If you are not already familiar with these concepts of energy, here’s a little demonstration that should serve the purpose of giving you the basic ideas. You will need a lump of modeling clay or putty. Throw the lump straight up in the air. When it leaves your hand, it has a certain speed and therefore a certain kinetic energy. It’s slowed by the downward force of gravity as it rises, so it loses kinetic energy, but that lost kinetic energy is stored as energy of position, by virtue of being located higher up in the gravity field of the Earth. When it reaches the top of its trajectory, all of its kinetic energy has been stored as potential energy. Then on the way down, the stored potential energy is converted back into kinetic energy. If you were doing this in a vacuum in some enormous evacuated bell jar or on the surface of the Moon, the putty would have the same speed when it lands back in your hand as when you threw it upward. The mechanical energy of the lump, kinetic plus potential, is the same all along the trajectory; the mechanical energy is said to be conserved.
On the real surface of the Earth, of course, the lump is bathed in air, and its motion is retarded by friction both on the way up and on the way down. That friction warms the lump (and the air it passes through), slightly, converting some of the mechanical energy into thermal energy.

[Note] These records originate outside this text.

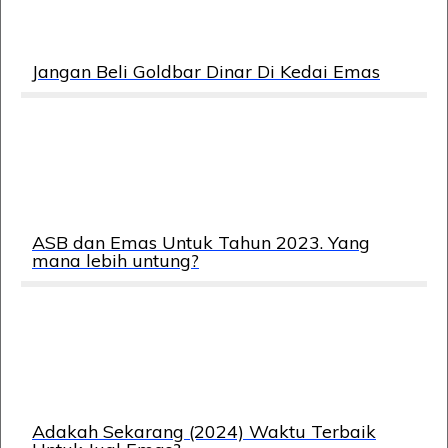
Jangan Beli Goldbar Dinar Di Kedai Emas
ASB dan Emas Untuk Tahun 2023. Yang
mana lebih untung?
Adakah Sekarang (2024) Waktu Terbaik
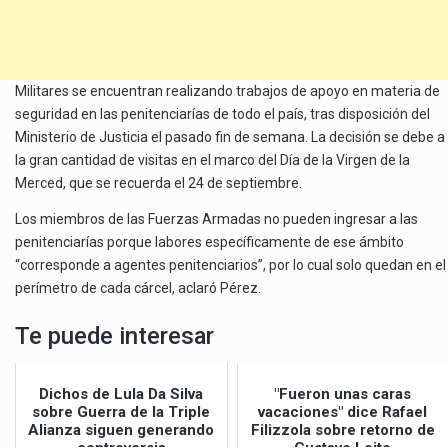
Militares se encuentran realizando trabajos de apoyo en materia de
seguridad en las penitenciarías de todo el país, tras disposición del
Ministerio de Justicia el pasado fin de semana. La decisión se debe a
la gran cantidad de visitas en el marco del Día de la Virgen de la
Merced, que se recuerda el 24 de septiembre.
Los miembros de las Fuerzas Armadas no pueden ingresar a las
penitenciarías porque labores específicamente de ese ámbito
“corresponde a agentes penitenciarios”, por lo cual solo quedan en el
perímetro de cada cárcel, aclaró Pérez.
Te puede interesar
Dichos de Lula Da Silva
"Fueron unas caras
sobre Guerra de la Triple
vacaciones" dice Rafael
Alianza siguen generando
Filizzola sobre retorno de
controversia
Gustavo Leite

Another thing you can do with the lump is drop it on the floor from some high place. It has some kinetic energy as it lands on the floor, but then it comes to a stop upon impact, without even rebounding. What happened to all of its kinetic energy? It was converted entirely to thermal energy, via the friction involved in the deformation of the lump as it made impact. If you had the right equipment you could actually verify for yourself that the lump was warmer after it landed than before.